Here we will camp out and will be able to explore the area at our leisure as well as go fishing in coracles on the lake as well as see a vast array of birdlife. During our time here we will search the surrounding area for reptiles and amphibians and will be able to hone our photographic skills.

 Just some of the species commonly found here include chameleons, spectacled cobras, and common kraits. In addition over 200 species of birds have been identified around the farm. Among the water-based birds, you can spot the grey-headed fishing eagle, spot billed duck, small pied kingfisher, black-bellied river tern, osprey, and many more. There are also a number of rare land-based birds such as the honey buzzard, tawny eagle, pied crested cuckoo.


Nagarhole National Park is 650 km2 contains one of the finest deciduous forests in India and is home to a wide variety of fauna and flora. It is one of the best places to see animals such as the giant Malabar squirrel, fruit bats, Indian wild dogs (dholes), as well as wild elephants and tigers.


As well as being a haven for reptiles & amphibians, Ranganthittu sanctuary is also home to a myriad of bird & mammal species such as cormorants, darters, white ibis, storks, egrets, herons, terns, swallows, streaked weavers, ducks, teals, sandpipers, kingfishers, fruit bats, bonnet macaques, palm civets, common mongoose and common otters.


The Madras Crocodile Bank Trust, founded in 1976 by Romulus Whitaker and few other like minded people is a public Trust managed by a Board of Trustees. Starting with 30 mugger adults, the Bank has bred over 5000 and now holds over 2400 crocodilians of 14 different species.

By 1987 the Croc Bank developed a much broader focus, and became the Centre for Herpetology, India’s premier institution for herpetofaunal conservation, research and education. Besides hundreds of crocodilians, the Bank currently maintains 12 endangered species of turtles and tortoises, five species of snakes, including the King Cobra, Ophiophagus hannah, two species of pythons and albino cobras
Irula walks:
The Irula tribe are expert snake trackers who used to catch & kill snakes for their skins until the introduction of protective wildlife legislation in 1973. They banded together and with the help of Romulus Whitaker established the Irula Cooperative. Today the Irula’s earn a better living now, catching snakes, milking them for their valuable venom which is used to make anti venom and then releasing the snakes back into the wild. This is one of the few sustainable uses of a species in India today.

We will go out with the Irulas as they go about their daily work searching for the “Big Four”. The big four are those species which are responsible for the most snake bites in India the spectacled cobra, Saw Scaled Viper, Russell’s viper and the Common Krait. At the end of the day captured specimens will be taken back to the Irula Cooperative Society and we will be able to observe the extraction of their venom.
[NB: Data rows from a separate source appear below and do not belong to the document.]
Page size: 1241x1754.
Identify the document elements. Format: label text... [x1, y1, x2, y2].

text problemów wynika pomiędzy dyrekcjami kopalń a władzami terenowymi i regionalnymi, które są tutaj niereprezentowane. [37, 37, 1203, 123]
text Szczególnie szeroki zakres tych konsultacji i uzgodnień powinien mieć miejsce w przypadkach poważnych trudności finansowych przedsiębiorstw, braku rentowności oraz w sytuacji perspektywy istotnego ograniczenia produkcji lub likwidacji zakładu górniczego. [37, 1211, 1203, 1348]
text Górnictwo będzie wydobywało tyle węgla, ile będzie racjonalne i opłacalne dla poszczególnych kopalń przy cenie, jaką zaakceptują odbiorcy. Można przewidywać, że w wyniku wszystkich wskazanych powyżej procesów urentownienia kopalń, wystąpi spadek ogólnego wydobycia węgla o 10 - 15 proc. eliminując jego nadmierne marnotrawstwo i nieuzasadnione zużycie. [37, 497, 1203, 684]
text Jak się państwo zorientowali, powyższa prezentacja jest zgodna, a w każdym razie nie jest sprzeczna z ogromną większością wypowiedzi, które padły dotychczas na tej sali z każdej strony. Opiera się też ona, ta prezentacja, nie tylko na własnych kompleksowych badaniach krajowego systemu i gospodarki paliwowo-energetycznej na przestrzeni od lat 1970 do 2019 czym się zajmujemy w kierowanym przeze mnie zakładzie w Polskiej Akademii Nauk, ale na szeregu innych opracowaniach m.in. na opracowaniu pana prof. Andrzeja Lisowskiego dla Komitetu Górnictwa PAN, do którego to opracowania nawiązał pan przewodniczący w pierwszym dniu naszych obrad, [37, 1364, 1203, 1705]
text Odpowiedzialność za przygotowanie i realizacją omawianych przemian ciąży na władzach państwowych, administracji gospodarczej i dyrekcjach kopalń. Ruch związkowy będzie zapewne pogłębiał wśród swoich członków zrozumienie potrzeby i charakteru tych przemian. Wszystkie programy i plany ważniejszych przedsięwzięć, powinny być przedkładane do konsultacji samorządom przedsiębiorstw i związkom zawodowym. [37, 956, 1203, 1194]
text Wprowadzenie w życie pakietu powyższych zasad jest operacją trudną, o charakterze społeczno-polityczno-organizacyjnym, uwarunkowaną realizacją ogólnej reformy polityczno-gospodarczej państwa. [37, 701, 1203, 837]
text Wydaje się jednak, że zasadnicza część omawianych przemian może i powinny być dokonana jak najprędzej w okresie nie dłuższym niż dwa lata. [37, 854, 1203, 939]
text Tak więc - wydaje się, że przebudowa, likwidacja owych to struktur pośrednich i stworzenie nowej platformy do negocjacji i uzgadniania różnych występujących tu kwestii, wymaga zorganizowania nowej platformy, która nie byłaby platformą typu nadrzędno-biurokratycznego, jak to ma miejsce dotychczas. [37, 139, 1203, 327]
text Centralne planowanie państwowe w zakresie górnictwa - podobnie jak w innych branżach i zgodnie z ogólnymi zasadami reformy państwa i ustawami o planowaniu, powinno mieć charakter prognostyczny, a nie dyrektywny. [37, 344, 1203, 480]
 Mahabalipuram is a sleepy coastal town an hour and a half south of Chennai. Famed for shore temples and stone carvings, it is the ideal place to purchase intricately shaped and skillfully carved statues.
The beach resort just 50 km south of Chennai is a haven of tranquility. Featuring air conditioned cottages which are spacious and comfortable; the resort overlooks the picturesque Corromandal coastline and the Bay of Bengal. It is also conveniently close to the fascinating architectural ruins of Mahabalipuram.